* [WORK ORDER A] According to the passage on Hering's Analytical Repertory, how many chapters does the repertory have?
* [WORK ORDER B] Carry on the passage on Hering's Analytical Repertory from its final sentence.

───── PASSAGE SHOWN ─────

ANALYTICAL REPERTORY OF
THE SYMPTOMS OF THE MIND
By Constantine Hering

ANALYTICAL
REPERTORY is one of the best works
of Dr. Hering.
In 1875, Hering wrote ANALYTICAL THERAPEUTICS, VOL 1, published by Boericke and Tafel with 352
pages, which is mostly the first edition of the book.
2nd edition was
published in 1881 in
The main
purpose of the repertory was
-
To collect all
important symptoms that were scattered in various books and journals, appeared
through provings and through cured cases in to one book
-
To enable the
practitioner to find the curative remedy with rapidity, even in apparently
difficult cases.
The attempt was to collect
under a drug all that is known about its effect and was arranged in a
comparable form; to enable the reader to easily compare:
-
Manner in
which the drug acts
-
Organ or part
of body it influences
-
The kind,
nature and degree of action
-
Kind of
sensation it produces
-
Modalities
-
Concomitants
Hering says that although
it bears some similarity to Materia Medica, the mental process is different in
character: Materia Medica requires a constant synthesis in the numerous single
observations as recorded in the symptoms; the therapeutic work requires a constant
analysis. The earlier works were Materia Medica, but this is Therapeutics.
RESULTS OF PROVING +
RESULTS OF PRACTICE = ANALYTICAL REPERTORY
Information is assimilated
from proving symptoms and also those symptoms that
have been clinically verified in cured cases.
HERING’S
PHILOSOPHY
Proper case taking as per
Hahnemann’s Organon was the most important pre-requisite.
The symptoms thus gathered
should be arranged next, according to importance. Altered functions are
important. Symptoms having highest importance in diagnosis are least important
in drug selection. Symptoms of which the pathology cannot be related, are to be
given more importance. Aetiological peculiarities
always have a very high rank. In chronic cases, symptoms appearing last are
most important. Only patients who have been rid of their symptoms in the
reverse order of their development are really cured.
GRADATION
| Observed
on healthy
|| Observed
often and repeatedly
| Applied successfully with the sick
|| Applied very often and repeatedly
Usually, the symbol ‘|’ is
omitted and appears only when it seems necessary to make a distinction from
others of less value.
PLAN AND
CONSTRUCTION
ARRANGEMENT
OF CHAPTERS
The repertory has 48
chapters.
The anatomical parts of
the body are arranged from above downwards, starting from the head and ending
with the lower limbs. The nutritive organs are first, then the organs keeping
up the species – the sexual organs, followed by respiration, circulation and
motion. Two specific chapters that are added – stages of life (age, sex,
constitution, temperament) and relationship of drugs.

───── EXTRACTED INFORMATION ─────

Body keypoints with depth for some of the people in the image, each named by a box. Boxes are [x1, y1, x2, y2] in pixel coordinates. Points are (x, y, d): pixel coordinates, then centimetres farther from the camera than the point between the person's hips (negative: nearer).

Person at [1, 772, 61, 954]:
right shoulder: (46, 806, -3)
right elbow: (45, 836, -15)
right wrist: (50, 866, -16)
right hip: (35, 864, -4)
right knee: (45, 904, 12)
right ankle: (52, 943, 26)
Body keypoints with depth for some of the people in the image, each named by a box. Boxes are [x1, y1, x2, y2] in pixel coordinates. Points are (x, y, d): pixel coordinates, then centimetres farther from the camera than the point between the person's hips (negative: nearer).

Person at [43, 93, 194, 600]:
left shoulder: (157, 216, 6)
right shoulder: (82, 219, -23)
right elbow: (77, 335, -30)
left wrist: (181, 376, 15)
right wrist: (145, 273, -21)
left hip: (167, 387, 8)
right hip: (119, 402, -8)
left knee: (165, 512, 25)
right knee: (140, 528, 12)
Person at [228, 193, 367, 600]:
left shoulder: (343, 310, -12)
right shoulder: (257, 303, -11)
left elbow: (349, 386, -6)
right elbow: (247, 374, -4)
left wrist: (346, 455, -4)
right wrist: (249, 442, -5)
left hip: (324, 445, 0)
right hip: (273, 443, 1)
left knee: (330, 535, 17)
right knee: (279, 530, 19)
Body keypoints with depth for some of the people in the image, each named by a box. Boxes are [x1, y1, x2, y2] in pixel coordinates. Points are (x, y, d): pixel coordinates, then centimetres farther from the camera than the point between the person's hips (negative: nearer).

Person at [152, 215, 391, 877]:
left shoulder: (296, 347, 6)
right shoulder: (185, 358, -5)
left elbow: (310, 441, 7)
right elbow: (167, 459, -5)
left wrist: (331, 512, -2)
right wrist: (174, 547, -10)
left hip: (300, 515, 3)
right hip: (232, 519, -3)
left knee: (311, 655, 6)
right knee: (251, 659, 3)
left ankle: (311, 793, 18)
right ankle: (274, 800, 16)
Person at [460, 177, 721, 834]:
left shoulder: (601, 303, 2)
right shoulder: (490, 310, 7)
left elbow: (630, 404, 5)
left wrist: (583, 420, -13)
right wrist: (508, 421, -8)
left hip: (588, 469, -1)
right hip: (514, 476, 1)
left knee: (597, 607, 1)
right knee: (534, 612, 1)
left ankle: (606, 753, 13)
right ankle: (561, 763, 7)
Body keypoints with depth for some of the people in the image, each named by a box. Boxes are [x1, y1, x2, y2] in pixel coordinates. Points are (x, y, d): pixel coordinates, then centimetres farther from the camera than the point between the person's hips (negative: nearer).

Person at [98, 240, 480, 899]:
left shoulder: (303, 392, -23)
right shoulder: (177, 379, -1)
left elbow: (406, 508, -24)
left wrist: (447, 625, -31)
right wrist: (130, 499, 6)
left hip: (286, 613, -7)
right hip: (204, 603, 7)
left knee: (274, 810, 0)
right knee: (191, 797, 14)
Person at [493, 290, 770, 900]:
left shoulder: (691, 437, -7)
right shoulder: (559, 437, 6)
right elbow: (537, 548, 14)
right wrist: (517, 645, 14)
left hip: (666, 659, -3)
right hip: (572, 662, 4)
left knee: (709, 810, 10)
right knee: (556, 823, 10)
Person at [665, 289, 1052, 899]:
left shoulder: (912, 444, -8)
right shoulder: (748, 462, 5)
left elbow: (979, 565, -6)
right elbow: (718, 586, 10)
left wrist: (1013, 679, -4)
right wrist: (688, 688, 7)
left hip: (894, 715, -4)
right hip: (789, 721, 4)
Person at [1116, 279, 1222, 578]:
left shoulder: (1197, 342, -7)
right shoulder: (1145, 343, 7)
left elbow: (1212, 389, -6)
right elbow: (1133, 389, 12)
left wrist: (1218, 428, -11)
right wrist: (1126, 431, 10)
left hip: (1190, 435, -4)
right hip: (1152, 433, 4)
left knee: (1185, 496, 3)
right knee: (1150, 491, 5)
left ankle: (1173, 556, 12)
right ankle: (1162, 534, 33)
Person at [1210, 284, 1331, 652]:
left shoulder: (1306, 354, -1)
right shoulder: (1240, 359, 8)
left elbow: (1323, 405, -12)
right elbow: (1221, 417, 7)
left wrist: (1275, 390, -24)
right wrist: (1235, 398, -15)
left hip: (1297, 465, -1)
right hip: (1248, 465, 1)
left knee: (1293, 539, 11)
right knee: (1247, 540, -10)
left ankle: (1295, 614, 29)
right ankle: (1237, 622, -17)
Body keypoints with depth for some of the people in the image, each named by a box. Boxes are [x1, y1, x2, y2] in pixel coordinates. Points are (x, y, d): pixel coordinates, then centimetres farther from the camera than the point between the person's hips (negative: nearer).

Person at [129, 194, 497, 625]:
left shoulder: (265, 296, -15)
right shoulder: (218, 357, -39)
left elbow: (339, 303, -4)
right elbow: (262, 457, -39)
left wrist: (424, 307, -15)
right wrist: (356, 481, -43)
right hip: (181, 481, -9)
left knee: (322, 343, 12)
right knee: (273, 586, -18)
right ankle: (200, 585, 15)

─────

* [RESPONSE A] 48

* [RESPONSE B]
-
Inner symptoms
and functions first, outer and organic changes afterwards
-
First
increased functional activity, then altered, and then decreased
-
First the
parts, then the whole body
-
First the
upper limbs then the lower
-
All modalities
placed to the related function
Each
part has at the beginning a key to the special order if necessary and an index
at the end if it is considered an advantage to the reader.
HERING, ON
ARRANGEMENT
Hering says that “This
arrangement is entirely new one and affords great relief to the eyes, as the
motion from above downwards is accomplished with less fatigue and with more
certainty, than the necessary repetition of the linear motion, required in the
common arrangement.” – Inside each chapter, drugs are arranged vertically with
their gradation (given on the left side of the drug) along the left margin of
the page.
On the right
side of drug list is the text showing the difference between the drugs on basis
of connections. As the drugs given in the left margin are differentiated on the
basis of mental or physical concomitant, this repertory is called ANALYTICAL
REPERTORY.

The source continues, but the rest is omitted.